Your instructions
Check each line of the material below for "linecap" and copy those where it appears.

Data to examine
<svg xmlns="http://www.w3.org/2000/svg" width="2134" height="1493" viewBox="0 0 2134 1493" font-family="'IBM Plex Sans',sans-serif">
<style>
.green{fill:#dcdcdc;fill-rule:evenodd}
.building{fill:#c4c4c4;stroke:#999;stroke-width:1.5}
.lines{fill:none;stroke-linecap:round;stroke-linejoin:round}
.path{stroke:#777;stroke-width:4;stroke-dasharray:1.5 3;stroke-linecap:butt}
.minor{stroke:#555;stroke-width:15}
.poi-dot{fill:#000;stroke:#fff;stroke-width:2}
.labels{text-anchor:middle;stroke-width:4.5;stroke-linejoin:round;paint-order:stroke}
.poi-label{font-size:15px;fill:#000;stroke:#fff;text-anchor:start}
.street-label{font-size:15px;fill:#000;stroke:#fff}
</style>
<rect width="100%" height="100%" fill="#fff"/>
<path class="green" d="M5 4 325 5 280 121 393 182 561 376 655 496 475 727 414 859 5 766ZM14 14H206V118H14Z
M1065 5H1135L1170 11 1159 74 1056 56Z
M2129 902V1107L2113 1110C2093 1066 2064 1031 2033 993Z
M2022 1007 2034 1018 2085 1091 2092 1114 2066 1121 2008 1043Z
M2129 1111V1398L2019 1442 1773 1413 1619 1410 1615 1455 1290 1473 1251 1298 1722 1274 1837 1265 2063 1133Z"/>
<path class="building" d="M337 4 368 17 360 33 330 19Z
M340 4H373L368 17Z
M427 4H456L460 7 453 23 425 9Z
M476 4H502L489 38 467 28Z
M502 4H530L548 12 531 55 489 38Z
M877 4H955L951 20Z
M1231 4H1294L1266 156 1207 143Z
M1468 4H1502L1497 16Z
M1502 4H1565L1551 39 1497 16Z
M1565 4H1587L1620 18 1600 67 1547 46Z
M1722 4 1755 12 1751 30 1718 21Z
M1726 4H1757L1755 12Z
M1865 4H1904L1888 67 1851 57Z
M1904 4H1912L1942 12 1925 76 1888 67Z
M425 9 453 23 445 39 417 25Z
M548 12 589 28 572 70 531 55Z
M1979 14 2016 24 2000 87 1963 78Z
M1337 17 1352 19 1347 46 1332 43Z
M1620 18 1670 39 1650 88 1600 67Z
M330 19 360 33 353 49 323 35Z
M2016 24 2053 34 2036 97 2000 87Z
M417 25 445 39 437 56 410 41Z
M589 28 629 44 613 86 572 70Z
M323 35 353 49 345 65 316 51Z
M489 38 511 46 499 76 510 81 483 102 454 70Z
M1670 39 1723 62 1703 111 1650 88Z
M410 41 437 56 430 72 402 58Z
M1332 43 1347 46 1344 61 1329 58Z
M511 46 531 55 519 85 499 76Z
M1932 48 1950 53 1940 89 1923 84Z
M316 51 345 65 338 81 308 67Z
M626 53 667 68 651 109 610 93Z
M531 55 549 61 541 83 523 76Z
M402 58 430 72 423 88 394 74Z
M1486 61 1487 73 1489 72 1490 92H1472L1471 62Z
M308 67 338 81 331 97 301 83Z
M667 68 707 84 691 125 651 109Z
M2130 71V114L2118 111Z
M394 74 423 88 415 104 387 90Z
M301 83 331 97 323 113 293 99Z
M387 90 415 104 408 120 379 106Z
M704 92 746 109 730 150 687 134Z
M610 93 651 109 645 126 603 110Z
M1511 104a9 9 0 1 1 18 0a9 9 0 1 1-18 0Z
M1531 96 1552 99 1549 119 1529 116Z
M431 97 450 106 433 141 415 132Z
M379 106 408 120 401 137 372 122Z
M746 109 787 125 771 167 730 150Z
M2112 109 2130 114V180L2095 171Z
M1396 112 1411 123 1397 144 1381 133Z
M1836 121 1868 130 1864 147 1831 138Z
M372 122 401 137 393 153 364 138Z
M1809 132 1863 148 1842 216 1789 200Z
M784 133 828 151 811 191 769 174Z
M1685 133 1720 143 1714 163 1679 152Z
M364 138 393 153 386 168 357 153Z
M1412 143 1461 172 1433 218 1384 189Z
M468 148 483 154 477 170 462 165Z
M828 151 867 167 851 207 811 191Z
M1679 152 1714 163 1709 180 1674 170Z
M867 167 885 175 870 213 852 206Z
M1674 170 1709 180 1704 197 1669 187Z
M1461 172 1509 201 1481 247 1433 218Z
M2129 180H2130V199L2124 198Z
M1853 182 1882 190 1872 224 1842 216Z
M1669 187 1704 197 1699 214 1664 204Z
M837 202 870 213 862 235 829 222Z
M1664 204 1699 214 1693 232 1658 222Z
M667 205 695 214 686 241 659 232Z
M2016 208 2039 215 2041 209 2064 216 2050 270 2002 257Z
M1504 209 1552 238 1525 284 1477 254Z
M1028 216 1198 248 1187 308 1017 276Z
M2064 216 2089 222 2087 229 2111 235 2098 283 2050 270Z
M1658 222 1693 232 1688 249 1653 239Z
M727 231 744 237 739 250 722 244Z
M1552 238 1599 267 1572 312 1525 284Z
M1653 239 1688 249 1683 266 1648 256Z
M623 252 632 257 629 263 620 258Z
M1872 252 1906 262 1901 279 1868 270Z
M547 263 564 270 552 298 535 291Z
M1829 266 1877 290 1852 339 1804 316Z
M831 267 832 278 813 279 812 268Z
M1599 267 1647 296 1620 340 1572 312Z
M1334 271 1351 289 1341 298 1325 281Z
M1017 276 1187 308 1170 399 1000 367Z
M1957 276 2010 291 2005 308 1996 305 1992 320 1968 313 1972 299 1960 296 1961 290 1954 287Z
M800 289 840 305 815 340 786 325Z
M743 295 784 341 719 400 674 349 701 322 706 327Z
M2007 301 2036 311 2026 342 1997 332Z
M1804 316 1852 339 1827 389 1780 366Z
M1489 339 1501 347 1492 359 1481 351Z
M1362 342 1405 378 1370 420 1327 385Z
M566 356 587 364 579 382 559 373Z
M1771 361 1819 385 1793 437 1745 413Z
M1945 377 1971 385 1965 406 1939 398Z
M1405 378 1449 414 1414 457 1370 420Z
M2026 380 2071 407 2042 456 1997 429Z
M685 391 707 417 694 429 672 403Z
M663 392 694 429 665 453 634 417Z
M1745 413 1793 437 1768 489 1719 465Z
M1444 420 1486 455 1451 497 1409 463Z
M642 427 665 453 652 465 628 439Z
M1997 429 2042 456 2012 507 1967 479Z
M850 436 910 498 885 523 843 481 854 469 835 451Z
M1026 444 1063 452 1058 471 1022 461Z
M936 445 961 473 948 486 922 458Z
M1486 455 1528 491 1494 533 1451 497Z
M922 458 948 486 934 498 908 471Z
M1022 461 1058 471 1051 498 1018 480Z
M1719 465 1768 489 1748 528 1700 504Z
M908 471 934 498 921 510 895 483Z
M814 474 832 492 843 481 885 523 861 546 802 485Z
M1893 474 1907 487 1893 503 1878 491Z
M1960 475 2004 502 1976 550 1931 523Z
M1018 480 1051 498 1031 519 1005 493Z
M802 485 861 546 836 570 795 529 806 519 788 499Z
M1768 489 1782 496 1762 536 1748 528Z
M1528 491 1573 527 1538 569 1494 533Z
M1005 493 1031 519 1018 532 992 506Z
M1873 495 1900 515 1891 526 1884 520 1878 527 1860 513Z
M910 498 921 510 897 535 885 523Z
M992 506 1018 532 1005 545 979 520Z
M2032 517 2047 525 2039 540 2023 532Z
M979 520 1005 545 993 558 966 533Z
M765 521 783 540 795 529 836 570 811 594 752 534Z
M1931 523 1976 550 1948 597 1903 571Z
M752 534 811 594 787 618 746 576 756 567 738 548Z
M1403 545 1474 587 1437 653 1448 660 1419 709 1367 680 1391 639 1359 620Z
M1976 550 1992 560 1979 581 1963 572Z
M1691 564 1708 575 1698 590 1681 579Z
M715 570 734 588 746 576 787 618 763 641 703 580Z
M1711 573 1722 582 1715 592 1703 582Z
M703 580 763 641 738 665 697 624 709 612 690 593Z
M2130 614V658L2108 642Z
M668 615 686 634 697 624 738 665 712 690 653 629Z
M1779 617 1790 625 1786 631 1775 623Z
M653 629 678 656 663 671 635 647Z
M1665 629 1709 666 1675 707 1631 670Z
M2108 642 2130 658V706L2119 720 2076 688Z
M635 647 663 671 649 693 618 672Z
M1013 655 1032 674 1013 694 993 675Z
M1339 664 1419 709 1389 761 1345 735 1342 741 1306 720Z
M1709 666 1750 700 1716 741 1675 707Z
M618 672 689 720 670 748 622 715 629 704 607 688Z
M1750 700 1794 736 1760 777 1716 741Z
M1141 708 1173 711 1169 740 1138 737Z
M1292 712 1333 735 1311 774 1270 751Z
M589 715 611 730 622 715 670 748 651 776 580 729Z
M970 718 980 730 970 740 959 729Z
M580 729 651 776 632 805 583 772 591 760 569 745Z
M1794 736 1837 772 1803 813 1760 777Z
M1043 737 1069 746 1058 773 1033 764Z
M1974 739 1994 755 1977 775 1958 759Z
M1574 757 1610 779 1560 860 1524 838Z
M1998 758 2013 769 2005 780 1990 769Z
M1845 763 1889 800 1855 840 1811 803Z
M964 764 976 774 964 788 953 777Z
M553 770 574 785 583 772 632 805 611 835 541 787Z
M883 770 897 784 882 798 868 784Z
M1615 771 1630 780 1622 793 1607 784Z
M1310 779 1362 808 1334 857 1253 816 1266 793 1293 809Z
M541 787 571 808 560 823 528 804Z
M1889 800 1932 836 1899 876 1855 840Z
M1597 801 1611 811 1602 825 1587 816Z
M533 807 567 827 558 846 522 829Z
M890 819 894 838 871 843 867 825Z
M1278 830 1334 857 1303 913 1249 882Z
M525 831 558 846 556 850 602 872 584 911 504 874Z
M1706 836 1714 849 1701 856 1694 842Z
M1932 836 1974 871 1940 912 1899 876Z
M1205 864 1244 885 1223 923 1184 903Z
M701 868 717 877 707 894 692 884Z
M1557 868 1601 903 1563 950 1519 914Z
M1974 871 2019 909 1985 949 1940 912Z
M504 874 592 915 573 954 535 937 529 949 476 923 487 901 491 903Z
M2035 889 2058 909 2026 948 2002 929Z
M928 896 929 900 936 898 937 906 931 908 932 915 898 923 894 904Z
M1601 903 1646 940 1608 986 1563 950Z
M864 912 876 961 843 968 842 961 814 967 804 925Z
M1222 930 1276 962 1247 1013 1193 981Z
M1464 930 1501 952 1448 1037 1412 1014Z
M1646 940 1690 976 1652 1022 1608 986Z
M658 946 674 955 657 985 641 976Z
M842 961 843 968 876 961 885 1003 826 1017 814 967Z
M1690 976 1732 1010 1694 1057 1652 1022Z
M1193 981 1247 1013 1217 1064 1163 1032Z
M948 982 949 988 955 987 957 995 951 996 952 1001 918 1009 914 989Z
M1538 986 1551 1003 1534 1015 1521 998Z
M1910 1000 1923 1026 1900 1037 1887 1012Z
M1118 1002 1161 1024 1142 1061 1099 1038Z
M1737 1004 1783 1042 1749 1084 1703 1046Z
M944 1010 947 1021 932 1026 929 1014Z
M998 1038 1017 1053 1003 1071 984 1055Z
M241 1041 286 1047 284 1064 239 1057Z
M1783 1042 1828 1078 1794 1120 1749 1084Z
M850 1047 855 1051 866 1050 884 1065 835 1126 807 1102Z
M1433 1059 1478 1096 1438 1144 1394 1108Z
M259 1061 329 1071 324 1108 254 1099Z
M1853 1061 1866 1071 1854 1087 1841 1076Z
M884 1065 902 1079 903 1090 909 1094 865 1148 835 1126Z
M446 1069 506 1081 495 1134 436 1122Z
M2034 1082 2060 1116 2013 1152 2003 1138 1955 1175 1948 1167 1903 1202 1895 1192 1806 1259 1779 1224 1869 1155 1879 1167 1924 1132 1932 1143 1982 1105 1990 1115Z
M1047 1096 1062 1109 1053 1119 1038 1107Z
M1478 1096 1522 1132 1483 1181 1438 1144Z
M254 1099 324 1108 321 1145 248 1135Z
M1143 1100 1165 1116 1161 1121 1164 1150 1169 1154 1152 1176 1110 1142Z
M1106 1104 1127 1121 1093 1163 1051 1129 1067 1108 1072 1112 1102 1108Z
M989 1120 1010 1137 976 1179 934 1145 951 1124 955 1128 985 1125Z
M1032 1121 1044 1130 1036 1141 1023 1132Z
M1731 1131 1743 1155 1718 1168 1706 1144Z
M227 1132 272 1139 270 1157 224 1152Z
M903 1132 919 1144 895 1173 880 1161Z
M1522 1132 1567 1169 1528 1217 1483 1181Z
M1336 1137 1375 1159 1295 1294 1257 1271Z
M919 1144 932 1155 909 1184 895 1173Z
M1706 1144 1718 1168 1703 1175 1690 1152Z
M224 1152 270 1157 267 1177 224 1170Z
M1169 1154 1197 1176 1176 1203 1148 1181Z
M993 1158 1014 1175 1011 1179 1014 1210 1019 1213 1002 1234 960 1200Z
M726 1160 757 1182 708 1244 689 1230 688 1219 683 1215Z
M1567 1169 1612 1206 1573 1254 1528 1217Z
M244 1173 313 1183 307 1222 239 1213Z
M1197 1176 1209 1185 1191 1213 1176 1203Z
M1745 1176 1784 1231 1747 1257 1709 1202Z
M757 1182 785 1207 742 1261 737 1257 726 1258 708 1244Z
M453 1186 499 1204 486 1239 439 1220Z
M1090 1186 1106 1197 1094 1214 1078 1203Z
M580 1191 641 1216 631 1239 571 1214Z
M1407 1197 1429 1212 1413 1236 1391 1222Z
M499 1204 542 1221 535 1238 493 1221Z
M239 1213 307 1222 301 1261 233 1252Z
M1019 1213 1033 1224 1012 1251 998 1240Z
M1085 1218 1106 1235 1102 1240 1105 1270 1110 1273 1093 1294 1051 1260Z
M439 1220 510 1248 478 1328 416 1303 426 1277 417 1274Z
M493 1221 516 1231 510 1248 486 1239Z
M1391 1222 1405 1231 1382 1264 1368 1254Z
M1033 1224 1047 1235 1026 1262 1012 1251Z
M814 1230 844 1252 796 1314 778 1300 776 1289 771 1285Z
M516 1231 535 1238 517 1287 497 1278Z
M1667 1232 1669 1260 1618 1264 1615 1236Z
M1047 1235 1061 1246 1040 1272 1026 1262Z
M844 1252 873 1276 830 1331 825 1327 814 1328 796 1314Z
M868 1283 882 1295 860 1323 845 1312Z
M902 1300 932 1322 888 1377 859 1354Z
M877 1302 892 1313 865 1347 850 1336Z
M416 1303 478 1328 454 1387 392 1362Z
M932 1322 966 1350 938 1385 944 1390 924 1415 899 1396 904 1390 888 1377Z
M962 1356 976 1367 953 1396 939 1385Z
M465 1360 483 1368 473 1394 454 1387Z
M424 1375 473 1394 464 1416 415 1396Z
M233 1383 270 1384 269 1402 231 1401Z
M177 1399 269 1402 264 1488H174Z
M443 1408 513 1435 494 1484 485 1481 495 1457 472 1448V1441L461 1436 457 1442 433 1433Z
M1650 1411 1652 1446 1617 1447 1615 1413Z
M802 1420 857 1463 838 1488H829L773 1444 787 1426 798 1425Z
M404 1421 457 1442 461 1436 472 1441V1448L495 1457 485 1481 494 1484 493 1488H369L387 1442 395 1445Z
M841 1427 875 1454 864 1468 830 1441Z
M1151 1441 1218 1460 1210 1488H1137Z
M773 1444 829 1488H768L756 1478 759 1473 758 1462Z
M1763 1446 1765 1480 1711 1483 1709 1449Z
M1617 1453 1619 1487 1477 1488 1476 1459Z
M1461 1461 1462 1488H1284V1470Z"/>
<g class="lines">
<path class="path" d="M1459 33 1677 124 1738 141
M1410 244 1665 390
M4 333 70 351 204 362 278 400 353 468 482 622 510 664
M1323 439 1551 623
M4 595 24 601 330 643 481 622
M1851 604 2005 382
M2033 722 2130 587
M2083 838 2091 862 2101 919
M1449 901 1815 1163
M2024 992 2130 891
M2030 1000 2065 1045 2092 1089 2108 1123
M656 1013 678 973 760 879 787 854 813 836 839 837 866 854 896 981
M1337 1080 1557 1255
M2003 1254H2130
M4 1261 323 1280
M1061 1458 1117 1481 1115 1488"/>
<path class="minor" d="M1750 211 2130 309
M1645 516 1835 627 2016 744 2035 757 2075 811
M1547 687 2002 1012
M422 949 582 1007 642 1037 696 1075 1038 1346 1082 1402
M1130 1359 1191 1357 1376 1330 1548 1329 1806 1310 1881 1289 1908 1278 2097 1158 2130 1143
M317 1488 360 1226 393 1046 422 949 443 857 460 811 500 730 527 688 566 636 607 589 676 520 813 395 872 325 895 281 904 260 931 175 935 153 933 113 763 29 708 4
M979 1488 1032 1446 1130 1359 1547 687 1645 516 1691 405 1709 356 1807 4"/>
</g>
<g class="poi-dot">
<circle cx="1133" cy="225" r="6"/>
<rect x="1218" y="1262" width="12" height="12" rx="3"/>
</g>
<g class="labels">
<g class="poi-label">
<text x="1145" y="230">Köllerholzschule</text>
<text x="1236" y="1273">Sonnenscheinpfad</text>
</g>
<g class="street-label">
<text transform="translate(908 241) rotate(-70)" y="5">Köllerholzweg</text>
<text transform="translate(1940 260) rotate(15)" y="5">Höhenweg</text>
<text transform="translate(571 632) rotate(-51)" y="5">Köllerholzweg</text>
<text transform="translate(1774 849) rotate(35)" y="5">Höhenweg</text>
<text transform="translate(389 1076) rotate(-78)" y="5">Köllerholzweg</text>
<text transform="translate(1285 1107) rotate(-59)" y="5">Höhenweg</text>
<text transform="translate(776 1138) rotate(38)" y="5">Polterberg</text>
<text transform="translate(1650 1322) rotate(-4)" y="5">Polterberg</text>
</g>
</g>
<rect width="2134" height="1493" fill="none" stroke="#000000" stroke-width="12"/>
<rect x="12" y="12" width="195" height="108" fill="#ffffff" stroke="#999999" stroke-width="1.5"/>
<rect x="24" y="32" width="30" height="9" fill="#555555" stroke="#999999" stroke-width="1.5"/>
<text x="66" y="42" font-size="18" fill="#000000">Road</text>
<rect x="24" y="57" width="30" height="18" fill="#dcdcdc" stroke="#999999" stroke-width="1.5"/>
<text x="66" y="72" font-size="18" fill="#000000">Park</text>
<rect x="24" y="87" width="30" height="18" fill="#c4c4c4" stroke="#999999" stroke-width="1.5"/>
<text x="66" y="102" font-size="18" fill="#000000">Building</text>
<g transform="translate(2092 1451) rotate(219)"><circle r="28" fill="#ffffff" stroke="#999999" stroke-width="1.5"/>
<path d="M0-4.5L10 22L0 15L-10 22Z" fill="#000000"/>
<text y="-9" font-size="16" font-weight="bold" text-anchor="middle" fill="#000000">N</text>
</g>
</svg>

Output for this task
.lines{fill:none;stroke-linecap:round;stroke-linejoin:round}
.path{stroke:#777;stroke-width:4;stroke-dasharray:1.5 3;stroke-linecap:butt}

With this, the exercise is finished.